As my colleague mentioned earlier, talking about the impact that the oil and gas companies are having in our communities, talking about the impact of oil and gas through fracking, the reality that children born near fracking sites are 25 percent more likely, one in four, to be born at low birth weights, under 5.5 pounds. These are studies that are coming out talking about the impacts of fracking. Increased childhood mortality. Poorer educational outcomes.

I asked this question in question period last week, talking about the disproportionate impact this is having on Indigenous people. The response was that the Blueberry River court case found in favour of the Blueberry River Nation, and so now the provincial government is seized with taking action on it. I’d just say that my hope is that it doesn’t take court cases for there to be concern about the impacts that fracking is having on people in our communities, that it doesn’t take government to be embarrassed in the courts for this to be a concern.

But while we are really stretching CleanBC, which the low carbon fuel standard is an important part of achieving the targets within CleanBC, we see Woodfibre now going to be adding to their emissions and the LNG Canada partnership openly talking about bringing on trains 3 and 4, which are completely not accounted for within CleanBC.

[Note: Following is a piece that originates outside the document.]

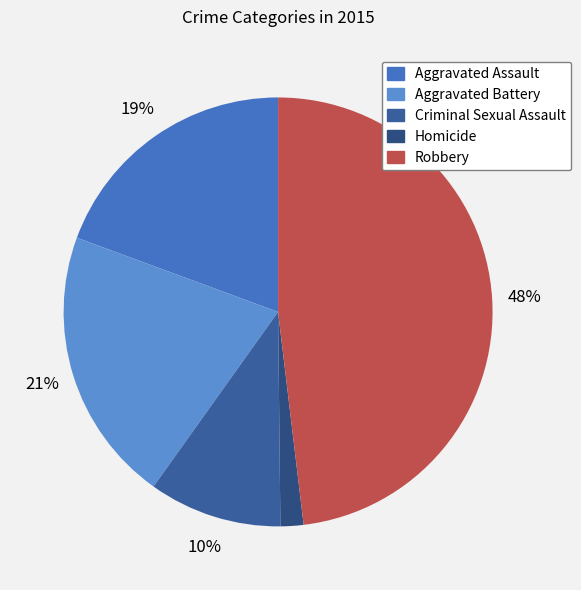

The Criminal Sexual Assault slice represents 16% of the pie. True or false?

False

When we asked members of the government about that, they said: “Ah, it’s not likely to happen. Don’t worry about it.” It’s always been on the plan, just brushed aside. “Don’t worry about it.” All too happy to be seen getting the final investment decision. Bending over backwards. Going kilometres further down the road than the B.C. Liberals were prepared to in securing a final investment decision on LNG. We heard that debate in Bill 10. The reality of it is that while British Columbians are working to try to lower their carbon emissions, the government on the other side is also increasing those emissions.

[3:00 p.m.]
I recognize that we don’t stop doing one because the other is happening. We do have to continue to fight climate change on all fronts. We do have to be making decisions and be creating policy that is working towards that end, and it is our role to continue to hold government accountable for the decisions that they’re making, for the outcomes of the policy decisions that are being made.

We’ve spent the last few months in this spring session talking about the stressed, challenged, overworked, overburdened, exhausted public health care system. The Minister of Health raised today in question period the challenging reality of public health care workers in Kamloops.

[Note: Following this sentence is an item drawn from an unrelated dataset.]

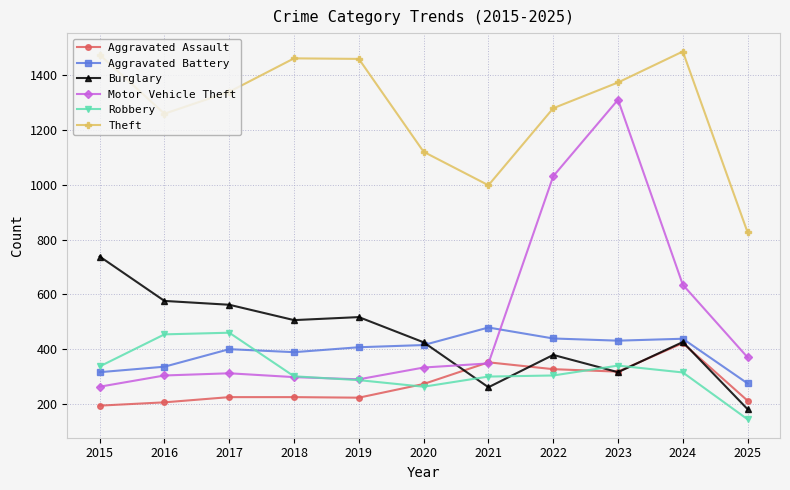

How many intersections are there between Motor Vehicle Theft and Burglary?

1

Talking about British Columbians who are having to pack up anything that they can get their hands on as the fires near their homes. If it’s not fires, it’s the floodwaters rising around their homes — literally an entire town displaced for months and months and months on end. Talking about the impact that that has had on the public health workers at the hospital in Kamloops.

The reality is that if we are not taking our responsibilities to climate action seriously, if we’re not doing everything we can to limit emissions and to be honest about the impact of the policy decisions that are being made, we are going to see more and more negative impacts on our public health care system — one that the minister himself has repeatedly admitted is vulnerable and is at a state of fragility that generations of British Columbians have never witnessed. We’ve never seen it like this.

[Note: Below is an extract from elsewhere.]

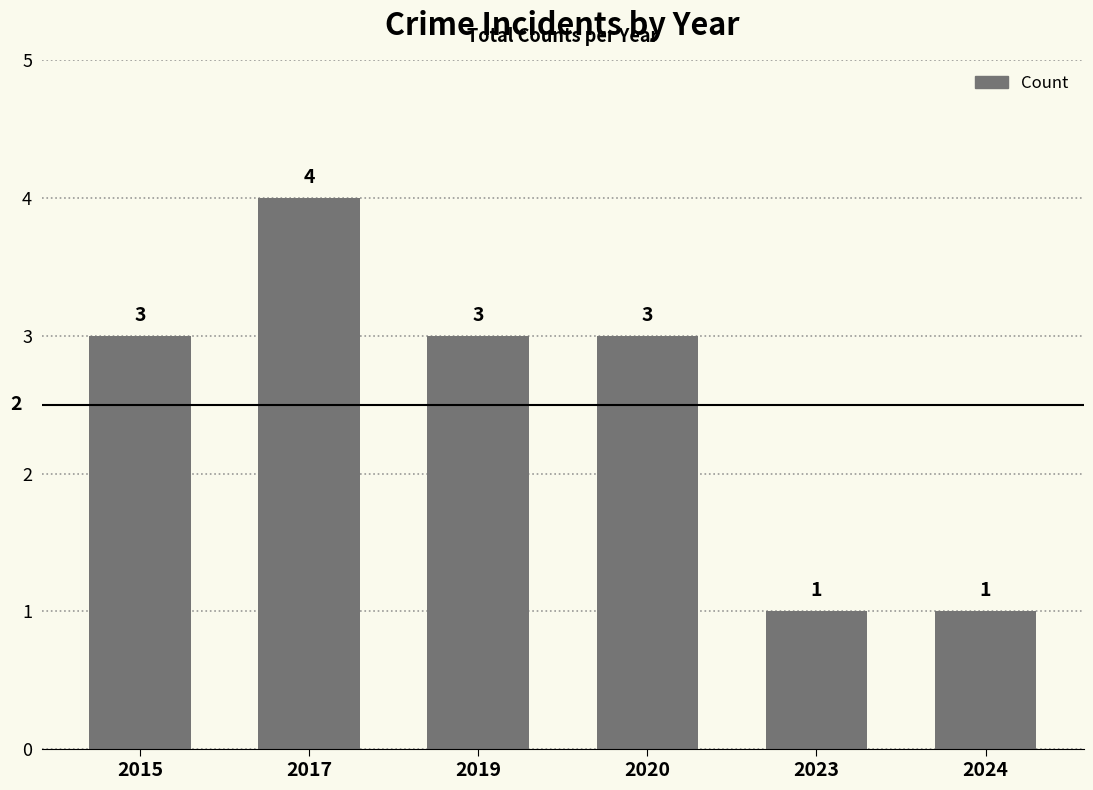

How many bars are there in total?

6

If we’re going to continue to not take the impacts of this climate emergency seriously, we’re going to see that health care system, that public health care system that has been really put on the brink, be put in an exceptionally challenged situation.

With that, I look forward to listening to the debate and the questions of the minister through the committee stage of this bill. There are others that wish to speak to it, so with that, I’ll take my seat and thank you for this opportunity. HÍSW̱ḴE.